Begin EXCERPT TO READ
The power of eminent domain is an extraordinary power the government must wield with circumspection and utmost regard for procedural requirements.
Two interesting episodes of Extraordinary Attorney Woo revolve around the issue of expropriation, which is a government proceeding obliging a land owner to part with his real property for public use or for public benefit.
Episode 4 is the legal battle of three brothers over the monetary compensation for the land they inherited from their parents, which became the subject of an expropriation.
The two eldest brothers managed to pressure the younger brother to execute a memorandum on the division of the compensation where the youngest will be left with 260 million won in debt while they will receive five and three billion won, respectively.
With the help of Attorney Woo, the memorandum was nullified for its iniquitous provisions. But the youngest brother decided that they will split the remaining money evenly after payment of the taxes.
In Episode 7 and 8, Atty. Woo and her colleagues at Hanbada Law Firm won a case against their biggest rival, Taesan, in having a tree designated as a natural monument when the local government intended to construct a road that would cut through the fictional village of Sodeokdong.
In real life, the 500-year-old “hackberry tree” located on a hill in Dongbu Village in the southern city of Changwon will soon be designated as a natural monument.
An investigation noted that a Dangjip temple used to exist beside the tree, and annual ritual—celebrated on first day of the 10th lunar month—of worshipping the tree as the village guardian has been a handed-down tradition.
The power of eminent domain is an inherent competence of the state. It is essential to a sovereign.
The government may acquire real property needed as right-of-way, site or location for any national government infrastructure project through donation, negotiated sale, expropriation or any other mode of acquisition as provided by law.
The eminent domain power is subjected to certain constitutional limits such as: The property acquired must be taken for a “public use”; the state must pay “just compensation” in exchange for the property; no person must be deprived of his/her property without due process of law (Article III, Section 9 of the 1987 Constitution).
Public use includes any use that is of “usefulness, utility, or advantage, or what is productive of general benefit of the public.” (Vda. de Ouano v. Republic, 657 Phil. 391)
Just compensation is “the fair value of the property as between one who receives, and one who desires to sell, x x x fixed at the time of the actual taking by the government.” (NIA v. Diaz GR 147245. March 31, 2005).
End EXCERPT TO READ
Begin DATASET ENTRIES
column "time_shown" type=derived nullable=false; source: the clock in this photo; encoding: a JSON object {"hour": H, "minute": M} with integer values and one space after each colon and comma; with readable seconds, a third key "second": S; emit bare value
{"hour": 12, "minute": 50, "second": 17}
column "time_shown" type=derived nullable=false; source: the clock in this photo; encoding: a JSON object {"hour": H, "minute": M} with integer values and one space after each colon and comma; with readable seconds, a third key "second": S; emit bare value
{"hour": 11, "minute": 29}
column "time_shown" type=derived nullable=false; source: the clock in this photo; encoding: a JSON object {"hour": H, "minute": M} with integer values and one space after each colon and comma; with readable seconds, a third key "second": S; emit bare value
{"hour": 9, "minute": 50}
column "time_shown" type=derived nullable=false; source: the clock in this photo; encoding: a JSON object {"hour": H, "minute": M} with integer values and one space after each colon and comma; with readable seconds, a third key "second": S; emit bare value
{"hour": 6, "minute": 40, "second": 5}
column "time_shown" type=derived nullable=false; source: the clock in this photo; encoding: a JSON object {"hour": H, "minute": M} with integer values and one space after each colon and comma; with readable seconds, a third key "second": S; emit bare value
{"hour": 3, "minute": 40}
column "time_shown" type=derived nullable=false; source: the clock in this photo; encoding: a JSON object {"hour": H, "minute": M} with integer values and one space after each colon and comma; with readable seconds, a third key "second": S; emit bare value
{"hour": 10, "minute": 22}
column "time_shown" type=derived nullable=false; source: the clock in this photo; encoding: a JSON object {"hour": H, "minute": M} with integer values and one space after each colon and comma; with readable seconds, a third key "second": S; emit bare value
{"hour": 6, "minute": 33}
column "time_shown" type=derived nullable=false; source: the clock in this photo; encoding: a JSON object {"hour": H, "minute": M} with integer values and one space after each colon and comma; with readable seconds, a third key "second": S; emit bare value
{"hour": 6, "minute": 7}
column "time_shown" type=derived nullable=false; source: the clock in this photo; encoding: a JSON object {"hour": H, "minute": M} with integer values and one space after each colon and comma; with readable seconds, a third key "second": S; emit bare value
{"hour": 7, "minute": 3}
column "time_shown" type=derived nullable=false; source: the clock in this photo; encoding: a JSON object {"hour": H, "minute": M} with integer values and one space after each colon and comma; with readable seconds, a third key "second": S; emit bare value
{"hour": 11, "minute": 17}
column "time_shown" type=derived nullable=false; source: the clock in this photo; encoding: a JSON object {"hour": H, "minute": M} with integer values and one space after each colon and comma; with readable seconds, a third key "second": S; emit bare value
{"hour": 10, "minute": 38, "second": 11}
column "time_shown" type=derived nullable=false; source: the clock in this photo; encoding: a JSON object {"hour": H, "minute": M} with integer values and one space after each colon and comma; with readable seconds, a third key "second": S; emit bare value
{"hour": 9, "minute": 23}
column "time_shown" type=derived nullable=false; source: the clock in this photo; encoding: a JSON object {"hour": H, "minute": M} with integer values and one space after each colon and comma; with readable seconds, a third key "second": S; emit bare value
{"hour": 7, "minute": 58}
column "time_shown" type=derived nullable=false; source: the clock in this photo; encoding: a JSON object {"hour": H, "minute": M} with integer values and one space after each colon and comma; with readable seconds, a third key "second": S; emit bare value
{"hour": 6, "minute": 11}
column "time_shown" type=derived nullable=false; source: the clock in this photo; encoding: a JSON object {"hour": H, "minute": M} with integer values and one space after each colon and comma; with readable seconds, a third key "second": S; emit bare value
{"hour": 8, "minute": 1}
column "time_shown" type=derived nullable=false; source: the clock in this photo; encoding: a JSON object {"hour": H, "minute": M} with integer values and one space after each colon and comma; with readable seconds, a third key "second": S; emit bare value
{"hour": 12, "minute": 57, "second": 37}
End DATASET ENTRIES
→ ACTIONS TO TAKE
1. According to the article on eminent domain, how much debt would the youngest brother have been left with under the memorandum in Episode 4?
2. Why was the brothers' memorandum nullified, according to the article on eminent domain? Answer in one to three sentences.
3. Please carry the article on eminent domain forward from its last sentence.

→ RESULTS FOR EACH TASK
1. 260 million won.

2. It was nullified for its iniquitous provisions. Under it, the youngest brother would have been left with 260 million won in debt, while the two eldest would have received five and three billion won.

3.
The payment must be done in a timely manner. (Republic v. Posada GR 214310, February 24, 2020)
Between the taking of the property and the actual payment, legal interests accrue in order to place the owner in a position as good as (but not better than) the position he was in before the taking occurred. (National Power Corp.n v. Manalastas, 779 Phil. 510)
One of the landmark cases on eminent domain I remember while at the UP College of Law involved the De Knecht properties.
The Department of Public Works and Highways (DPWH) was implementing the westward extension of EDSA through a project that will address flood control and drainage problems as well as easing traffic congestion in the Baclaran and outlying areas.
The government acquired about 80 to 85 percent of the properties starting with the lands from Taft Avenue up to Roxas Boulevard including the lands in Fernando Rein-Del Pan streets through negotiated purchases of the lands whose owners did not raise any objection as to arbitrariness on the choice of the project and of the route.
It is only with respect to the remaining 10 to 15 percent along the route that the government cannot negotiate through a sales agreement with a few land owners, including a parcel of land owned by the De Knecht family with an area of 8,102.68 square meters, more or less, located at the corner of the south end of Edsa and F.B. Harrison in Pasay City.
In 1979, the government initiated expropriation proceedings.
In 1980, the Supreme Court ruled that the choice of area for the extension of Edsa was arbitrary. It annulled the writ of possession and enjoined the trial court from taking further action in the expropriation case.
On February 17, 1983, the B.P. No. 340 was passed which expropriated the concerned properties by legislation.
On February 12, 1990, the Supreme Court rendered a decision upholding the validity of B.P. No.340 where it ruled that an expropriation proceeding that was earlier dismissed may be the subject of a subsequent legislation for expropriation. (GR 87335. February 12,1990).
Peyups is the moniker of University of the Philippines. Atty. Dennis R. Gorecho heads the seafarers’ division of the Sapalo Velez Bundang Bulilan law offices. For comments, e-mail email@example.com, or call 0917-5025808 or 0908-8665786.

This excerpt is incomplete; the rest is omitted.